Dexter – Smokey and the Bandit
Last week, plot progression and some fantastic acting made “Once Upon a Time…” a very strong episode in my eyes, perhaps one of, if not the best since the close to season four. I’m not sure then if it is a very short term case of nostalgia or simply the content itself that made “Smokey and the Bandit” not quite live up to its predecessor. The episode was good. Episodes of Dexter are always good, but it suffered somewhat from a lack of direction. The plot was a mixture of continued story progression along with a throwback to Dexter’s past that just didn’t quite work for me. While the season premiere had the blast from the past down cold, with Dexter getting to relive the awkwardness of high school, this time around the story was just a little too isolated to have any real impact. That being said, like with many of his victims, Dexter took something away that seemed to grow him as a person, somewhat redeeming what just did not work for me.
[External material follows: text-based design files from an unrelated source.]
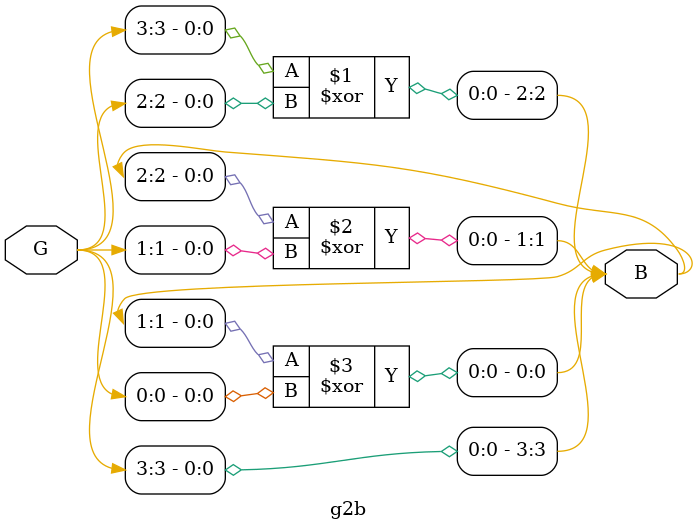
<source format=v>
module g2b(G,B);
  input [3:0]G;
  output [3:0]B;
  assign B[3] = G[3];
  assign B[2] = B[3] ^ G[2];
  assign B[1] = B[2] ^ G[1];
  assign B[0] = B[1] ^ G[0];
endmodule
  

</source>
That which didn’t quite pull me in was a new case for Miami Metro that mirrored serial killings that Dexter had followed as a pre-murderous child. The main problem that I had with this particular round of hunt-the-killer was that it took too much of the episode’s screen time for too little investigation. More often than not, Dexter is just about certain that his target is the killer and has to break into a house or get DNA in some clever way, then run it, prove they’re the killer and devise some scheme to inject and ultimately do away with his victim. That is pretty much what happened here, but there was just too much extra. To get close to his target – an 80’s serial killer known as “The Tooth Fairy” – Dexter inserted himself into a retirement community and proceeded to play golf and go shopping with his target. Whilst the ends ordinarily justify the means, this time around I just didn’t buy it.